*** DATA PROVIDED
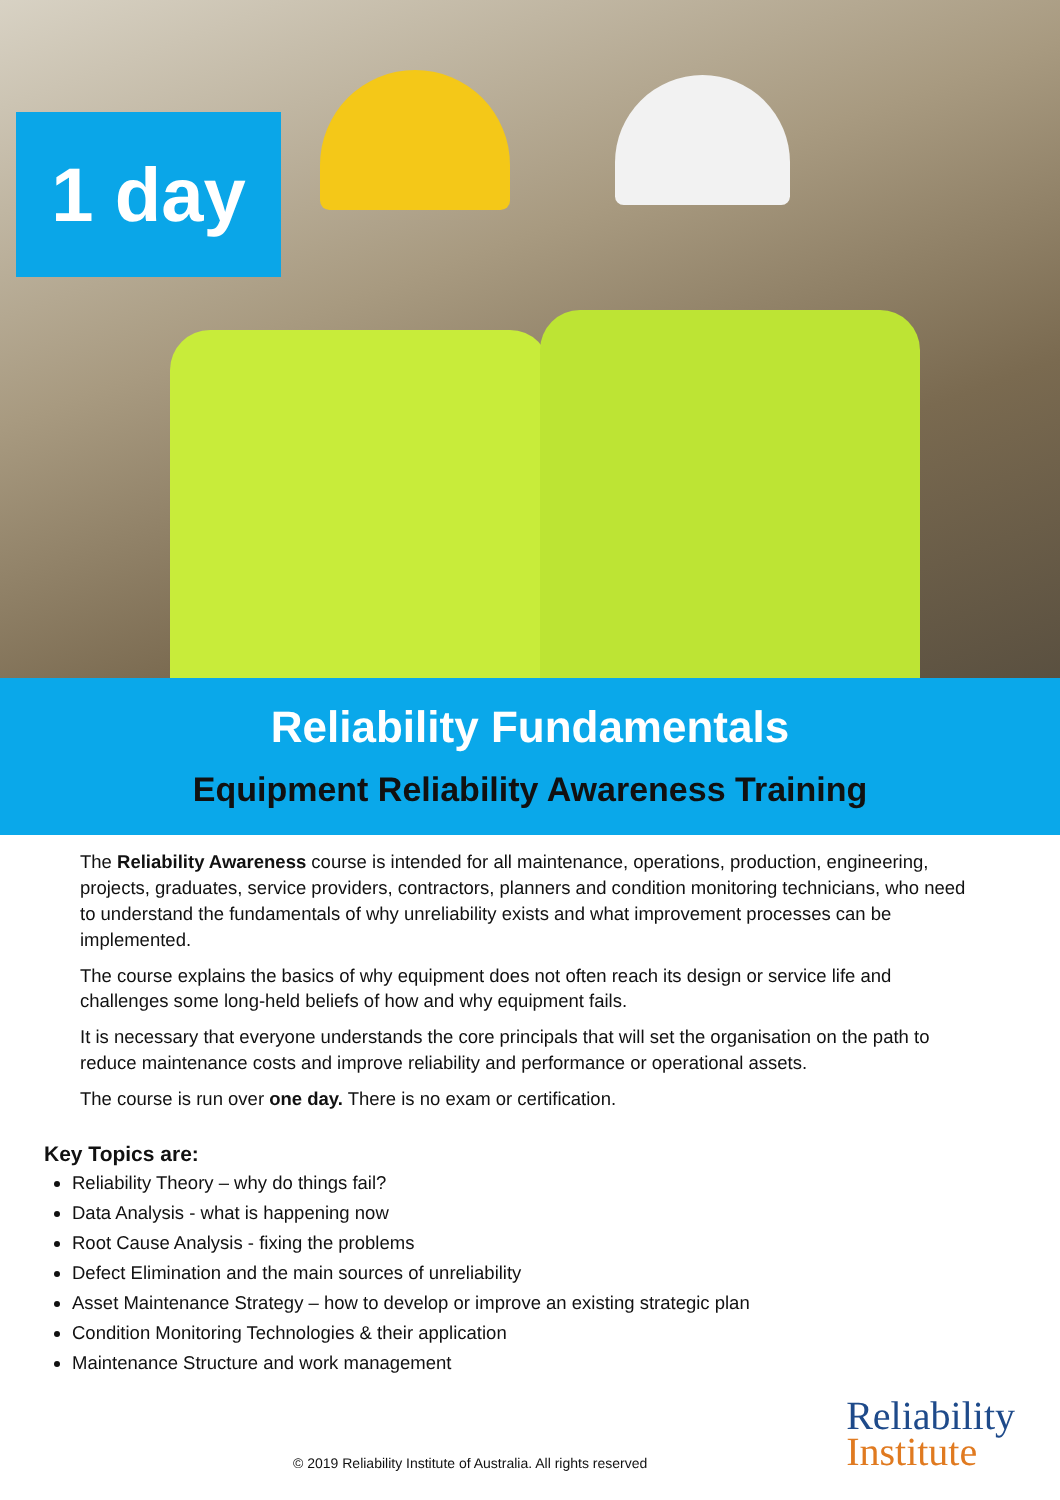1 day
Reliability Fundamentals
Equipment Reliability Awareness Training
The Reliability Awareness course is intended for all maintenance, operations, production, engineering, projects, graduates, service providers, contractors, planners and condition monitoring technicians, who need to understand the fundamentals of why unreliability exists and what improvement processes can be implemented.
The course explains the basics of why equipment does not often reach its design or service life and challenges some long-held beliefs of how and why equipment fails.
It is necessary that everyone understands the core principals that will set the organisation on the path to reduce maintenance costs and improve reliability and performance or operational assets.
The course is run over one day. There is no exam or certification.
Key Topics are:
Reliability Theory – why do things fail?
Data Analysis - what is happening now
Root Cause Analysis - fixing the problems
Defect Elimination and the main sources of unreliability
Asset Maintenance Strategy – how to develop or improve an existing strategic plan
Condition Monitoring Technologies & their application
Maintenance Structure and work management
© 2019 Reliability Institute of Australia. All rights reserved
Reliability
Institute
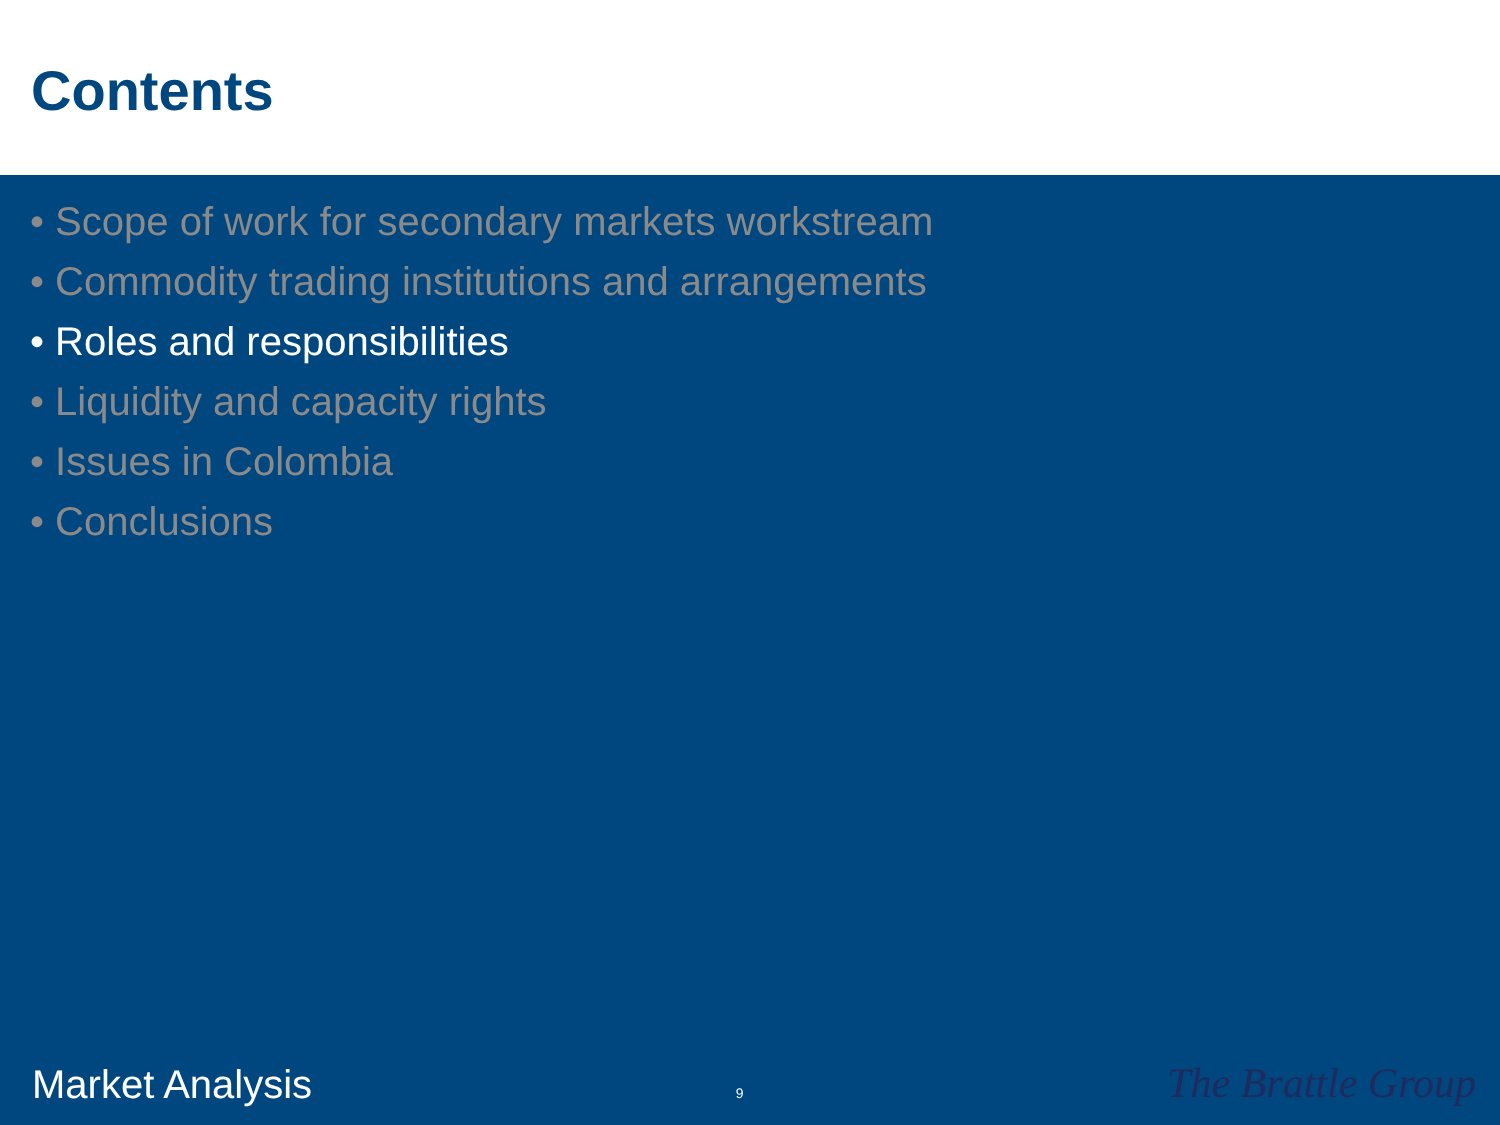Contents
• Scope of work for secondary markets workstream
• Commodity trading institutions and arrangements
• Roles and responsibilities
• Liquidity and capacity rights
• Issues in Colombia
• Conclusions
Market Analysis 9 The Brattle Group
******
** PROBLEM TO SOLVE **
Please give the data above again in exact form and omit every picture.

** FINISHED EXERCISE **
1 day
Reliability Fundamentals
Equipment Reliability Awareness Training
The Reliability Awareness course is intended for all maintenance, operations, production, engineering, projects, graduates, service providers, contractors, planners and condition monitoring technicians, who need to understand the fundamentals of why unreliability exists and what improvement processes can be implemented.
The course explains the basics of why equipment does not often reach its design or service life and challenges some long-held beliefs of how and why equipment fails.
It is necessary that everyone understands the core principals that will set the organisation on the path to reduce maintenance costs and improve reliability and performance or operational assets.
The course is run over one day. There is no exam or certification.
Key Topics are:
Reliability Theory – why do things fail?
Data Analysis - what is happening now
Root Cause Analysis - fixing the problems
Defect Elimination and the main sources of unreliability
Asset Maintenance Strategy – how to develop or improve an existing strategic plan
Condition Monitoring Technologies & their application
Maintenance Structure and work management
© 2019 Reliability Institute of Australia. All rights reserved
Reliability
Institute
Contents
• Scope of work for secondary markets workstream
• Commodity trading institutions and arrangements
• Roles and responsibilities
• Liquidity and capacity rights
• Issues in Colombia
• Conclusions
Market Analysis 9 The Brattle Group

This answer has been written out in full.